ART AND ALGORITHMS. BEFORE (AND AFTER) MACHINES TOOK OVER

At the dawn of computing, links between weaving and algorithmic programming are gathered, as in the punched card loom conceived in 1801 by French inventor Joseph Marie Jacquard and the Analytical Engine developed in 1837 by the British mathematician Charles Baggbage. The latter could do “anything that we know how to order him to do”, according to the British mathematician and writer Ada Lovalace.

So the algorithms were not invented by the operators of the social networks, nor was their intention to control anyone's messages, but rather to sequence the search processes in an organized way. Its principle is in the ability to execute a specific task autonomously, quickly and efficiently. This logic has found fertile ground in various contemporary creative practices, including Generative Art, based on a system of instructions to be executed.

 

If we stick to the above definition, the concept of Generative Art sounds like something made by automatons and devoid of a soul. However, it is quite the opposite. The programming of this type of art is entirely human, as are its results and connotations. Another different thing are the purposes —aesthetic or not— of the operator and the technical devices (software, hardware, etc.) used for the operation of the generative proposal. As an example of this dilemma, it is enough to remember that the German programmers of the 3D mapping software Terravision (1993) implemented by Art+Com, conceived the idea as part of an artistic project; while the use of a similar resource by Google Earth (2001) has a strictly practical purpose as a "geographic information system", unrelated to any aesthetic implication.

Currently, Generative Art is related to various modalities such as Systems Art, Algorithm Art, Computer Art, BioArt and Net Art. Their common factor is the use of a protocol of instructions for the carrying out tasks or actions, executed autonomously. In other words, the basis of everything is programming and what is appreciated as a work are the effects derived from a package of previous instructions.

 

This procedure can also include random variables that allow "free" or unexpected combinations, as can be seen in the work The poetic Clock 2.0 (2000) by Yucef Merhi, designed to generate 86,400 daily variations of the same poem from a finite number of words whose disposition changes for seconds, minutes and hours.

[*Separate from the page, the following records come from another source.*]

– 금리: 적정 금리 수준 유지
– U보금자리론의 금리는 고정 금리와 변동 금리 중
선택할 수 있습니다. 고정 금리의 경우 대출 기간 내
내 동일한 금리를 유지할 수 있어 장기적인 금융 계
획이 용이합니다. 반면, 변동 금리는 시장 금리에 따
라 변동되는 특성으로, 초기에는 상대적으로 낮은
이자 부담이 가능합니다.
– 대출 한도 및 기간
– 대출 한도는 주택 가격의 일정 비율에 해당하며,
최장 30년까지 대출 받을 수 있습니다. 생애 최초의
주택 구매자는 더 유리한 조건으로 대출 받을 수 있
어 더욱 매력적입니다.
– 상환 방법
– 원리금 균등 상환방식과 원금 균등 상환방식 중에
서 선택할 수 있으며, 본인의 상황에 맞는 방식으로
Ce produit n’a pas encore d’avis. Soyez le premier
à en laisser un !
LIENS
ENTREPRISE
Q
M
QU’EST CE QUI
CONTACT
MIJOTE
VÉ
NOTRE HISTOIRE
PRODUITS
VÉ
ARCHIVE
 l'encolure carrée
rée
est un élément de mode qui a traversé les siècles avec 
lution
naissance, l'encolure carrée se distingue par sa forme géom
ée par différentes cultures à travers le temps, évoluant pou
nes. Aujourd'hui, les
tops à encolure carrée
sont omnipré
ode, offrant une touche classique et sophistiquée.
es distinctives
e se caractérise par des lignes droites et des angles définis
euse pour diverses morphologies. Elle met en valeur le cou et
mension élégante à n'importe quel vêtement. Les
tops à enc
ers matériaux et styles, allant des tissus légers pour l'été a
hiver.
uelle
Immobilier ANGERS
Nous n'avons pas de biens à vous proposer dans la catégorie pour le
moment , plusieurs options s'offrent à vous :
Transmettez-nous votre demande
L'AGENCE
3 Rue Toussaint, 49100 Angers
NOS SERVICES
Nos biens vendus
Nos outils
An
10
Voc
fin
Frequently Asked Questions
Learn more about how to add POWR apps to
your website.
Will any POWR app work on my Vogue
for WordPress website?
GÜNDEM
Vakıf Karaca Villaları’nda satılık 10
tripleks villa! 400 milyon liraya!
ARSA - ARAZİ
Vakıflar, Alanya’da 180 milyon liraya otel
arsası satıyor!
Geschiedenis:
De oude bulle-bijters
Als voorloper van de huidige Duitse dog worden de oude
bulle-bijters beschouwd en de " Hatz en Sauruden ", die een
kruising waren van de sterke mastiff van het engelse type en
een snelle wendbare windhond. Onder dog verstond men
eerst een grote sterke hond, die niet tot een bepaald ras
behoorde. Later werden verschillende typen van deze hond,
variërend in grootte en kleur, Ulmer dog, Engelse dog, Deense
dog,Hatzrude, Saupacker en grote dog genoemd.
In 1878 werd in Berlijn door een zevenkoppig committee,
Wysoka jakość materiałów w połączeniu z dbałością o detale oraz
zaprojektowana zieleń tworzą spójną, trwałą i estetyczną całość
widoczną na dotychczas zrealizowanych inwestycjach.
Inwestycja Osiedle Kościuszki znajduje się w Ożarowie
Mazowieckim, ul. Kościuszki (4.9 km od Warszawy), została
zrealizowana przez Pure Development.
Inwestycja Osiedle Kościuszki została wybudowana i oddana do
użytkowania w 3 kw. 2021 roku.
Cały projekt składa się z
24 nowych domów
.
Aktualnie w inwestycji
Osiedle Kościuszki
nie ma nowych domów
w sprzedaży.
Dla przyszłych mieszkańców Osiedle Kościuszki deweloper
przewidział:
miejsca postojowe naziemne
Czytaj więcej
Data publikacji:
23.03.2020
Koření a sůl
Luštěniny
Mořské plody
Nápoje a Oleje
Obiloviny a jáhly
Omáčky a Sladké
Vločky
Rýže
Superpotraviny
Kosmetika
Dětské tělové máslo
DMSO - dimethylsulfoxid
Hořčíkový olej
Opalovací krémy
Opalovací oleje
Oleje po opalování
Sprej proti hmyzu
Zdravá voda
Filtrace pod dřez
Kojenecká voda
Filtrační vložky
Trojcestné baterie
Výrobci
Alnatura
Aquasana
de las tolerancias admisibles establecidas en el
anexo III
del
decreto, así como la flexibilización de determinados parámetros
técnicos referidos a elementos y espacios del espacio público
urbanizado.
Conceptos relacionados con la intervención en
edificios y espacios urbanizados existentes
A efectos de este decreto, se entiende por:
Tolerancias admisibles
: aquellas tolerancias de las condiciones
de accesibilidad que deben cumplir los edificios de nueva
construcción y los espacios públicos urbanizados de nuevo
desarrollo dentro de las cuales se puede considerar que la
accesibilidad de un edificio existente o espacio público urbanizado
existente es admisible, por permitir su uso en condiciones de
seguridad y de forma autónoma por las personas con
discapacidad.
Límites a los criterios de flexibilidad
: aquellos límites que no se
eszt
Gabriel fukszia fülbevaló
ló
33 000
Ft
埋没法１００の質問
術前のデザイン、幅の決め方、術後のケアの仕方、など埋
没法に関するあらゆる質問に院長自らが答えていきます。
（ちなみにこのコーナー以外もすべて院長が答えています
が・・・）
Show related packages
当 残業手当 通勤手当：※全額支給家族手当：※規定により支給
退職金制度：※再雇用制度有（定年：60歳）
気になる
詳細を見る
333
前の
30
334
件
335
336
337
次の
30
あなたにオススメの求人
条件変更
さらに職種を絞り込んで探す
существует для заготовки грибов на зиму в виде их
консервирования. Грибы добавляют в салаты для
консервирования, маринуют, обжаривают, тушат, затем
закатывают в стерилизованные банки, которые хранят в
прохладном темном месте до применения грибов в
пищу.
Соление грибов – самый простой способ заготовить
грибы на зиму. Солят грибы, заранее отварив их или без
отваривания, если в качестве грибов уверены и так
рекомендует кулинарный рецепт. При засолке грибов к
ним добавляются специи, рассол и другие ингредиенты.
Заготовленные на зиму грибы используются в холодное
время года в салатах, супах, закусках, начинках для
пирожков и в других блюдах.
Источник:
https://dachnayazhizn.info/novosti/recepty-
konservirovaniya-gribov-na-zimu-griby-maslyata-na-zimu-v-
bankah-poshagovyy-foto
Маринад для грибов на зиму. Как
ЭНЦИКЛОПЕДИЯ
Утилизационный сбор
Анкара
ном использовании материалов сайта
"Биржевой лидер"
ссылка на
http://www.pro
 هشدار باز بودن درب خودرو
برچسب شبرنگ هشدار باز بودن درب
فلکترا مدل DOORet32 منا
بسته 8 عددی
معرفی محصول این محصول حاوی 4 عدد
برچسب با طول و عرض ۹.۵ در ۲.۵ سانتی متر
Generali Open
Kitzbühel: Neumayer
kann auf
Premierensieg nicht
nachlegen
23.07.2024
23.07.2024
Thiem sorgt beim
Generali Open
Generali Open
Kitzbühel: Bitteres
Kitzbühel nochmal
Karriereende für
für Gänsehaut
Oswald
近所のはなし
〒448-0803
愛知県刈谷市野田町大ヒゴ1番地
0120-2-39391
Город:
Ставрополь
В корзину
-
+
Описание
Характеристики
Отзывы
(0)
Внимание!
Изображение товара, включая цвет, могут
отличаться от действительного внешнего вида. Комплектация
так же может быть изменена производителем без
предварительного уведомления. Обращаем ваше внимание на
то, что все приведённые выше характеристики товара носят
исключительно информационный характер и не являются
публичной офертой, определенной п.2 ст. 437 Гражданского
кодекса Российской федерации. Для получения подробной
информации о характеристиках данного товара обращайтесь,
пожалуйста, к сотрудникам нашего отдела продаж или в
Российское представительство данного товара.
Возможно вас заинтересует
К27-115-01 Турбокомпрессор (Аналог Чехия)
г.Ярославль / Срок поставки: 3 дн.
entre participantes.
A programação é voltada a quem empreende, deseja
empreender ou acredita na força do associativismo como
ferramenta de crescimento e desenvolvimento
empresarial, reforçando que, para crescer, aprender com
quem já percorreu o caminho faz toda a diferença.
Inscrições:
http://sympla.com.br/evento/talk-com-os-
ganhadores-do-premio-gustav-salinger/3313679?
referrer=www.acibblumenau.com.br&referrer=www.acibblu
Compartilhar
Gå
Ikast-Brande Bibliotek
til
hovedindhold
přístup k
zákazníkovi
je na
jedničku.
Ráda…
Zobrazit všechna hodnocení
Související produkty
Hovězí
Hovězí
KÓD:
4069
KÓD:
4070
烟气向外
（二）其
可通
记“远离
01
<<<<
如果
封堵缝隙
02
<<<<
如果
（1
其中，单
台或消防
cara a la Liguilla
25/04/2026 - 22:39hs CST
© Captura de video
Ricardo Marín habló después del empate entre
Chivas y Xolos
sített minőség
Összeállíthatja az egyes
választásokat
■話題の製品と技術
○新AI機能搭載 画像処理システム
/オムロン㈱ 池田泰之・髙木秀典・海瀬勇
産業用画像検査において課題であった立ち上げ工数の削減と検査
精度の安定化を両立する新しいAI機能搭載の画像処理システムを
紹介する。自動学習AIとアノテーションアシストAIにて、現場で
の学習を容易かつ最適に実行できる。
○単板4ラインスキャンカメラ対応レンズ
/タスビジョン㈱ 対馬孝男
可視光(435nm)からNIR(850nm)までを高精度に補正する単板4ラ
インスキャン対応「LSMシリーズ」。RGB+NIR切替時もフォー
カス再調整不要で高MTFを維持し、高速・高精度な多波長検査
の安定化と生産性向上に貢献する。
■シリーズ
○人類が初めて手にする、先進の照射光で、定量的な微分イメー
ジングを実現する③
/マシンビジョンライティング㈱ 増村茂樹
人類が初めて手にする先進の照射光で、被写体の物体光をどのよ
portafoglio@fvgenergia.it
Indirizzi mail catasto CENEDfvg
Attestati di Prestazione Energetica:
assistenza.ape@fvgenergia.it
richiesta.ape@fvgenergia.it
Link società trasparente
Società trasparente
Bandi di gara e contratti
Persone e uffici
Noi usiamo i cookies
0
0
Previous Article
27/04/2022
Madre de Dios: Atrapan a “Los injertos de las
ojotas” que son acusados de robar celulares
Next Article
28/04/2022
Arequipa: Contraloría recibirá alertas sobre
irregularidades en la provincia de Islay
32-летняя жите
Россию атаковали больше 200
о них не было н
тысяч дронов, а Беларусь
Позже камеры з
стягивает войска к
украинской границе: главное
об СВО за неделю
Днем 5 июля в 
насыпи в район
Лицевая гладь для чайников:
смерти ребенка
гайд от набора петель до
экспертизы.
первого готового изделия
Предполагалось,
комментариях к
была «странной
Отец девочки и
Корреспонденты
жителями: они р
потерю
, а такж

It is important to reiterate that the field of Generative Art is vast and its products are not homogeneous. It does not obey a single aesthetic and the use of machines is not mandatory. In fact, within its jurisdiction are the statistical art of Hans Haacke, the art of instructions by John Baldesary, the computerized propositions of the concretist Waldemar de Cordeiro, the mural diagrams of Sol Lewitt, the works with attari of Yucef Merhi, the graphs by Rodolfo Peraza based on the traffic of information packets, bioelectronic organisms by Sofía Crespo and visual patterns made with algorithms based on demographic indicators, images, sounds and texts by José Luis García R., just to mention a few examples. All these proposals are the result of a systematic prescription that establishes the steps to follow for the execution of the work, which can be carried out by other people or by means of a device that carries out the planned tasks autonomously.

Seen from the present, Generative Art produces much more than polyhedral variations, linear progressions and dot patterns. Texts, complex images, sounds, movements and even living organisms can be programmed. All this from robotics, artificial intelligence, biogenetics, among other disciplines. In most cases, none of these components are visible to the observer who only appreciates what happens before his eyes and not the matrix that generates it. Some say that the creative is in the programming and not in the results. But the crucial question is to discern the thin line that separates technological experiments and artistic creation. At this point, it is worth heeding the warning of Sol Lewitt —an "analog" artist of the 20th century— in his influential writing Sentences for the Conceptual Art (1967): “The idea is the generating machine of art”.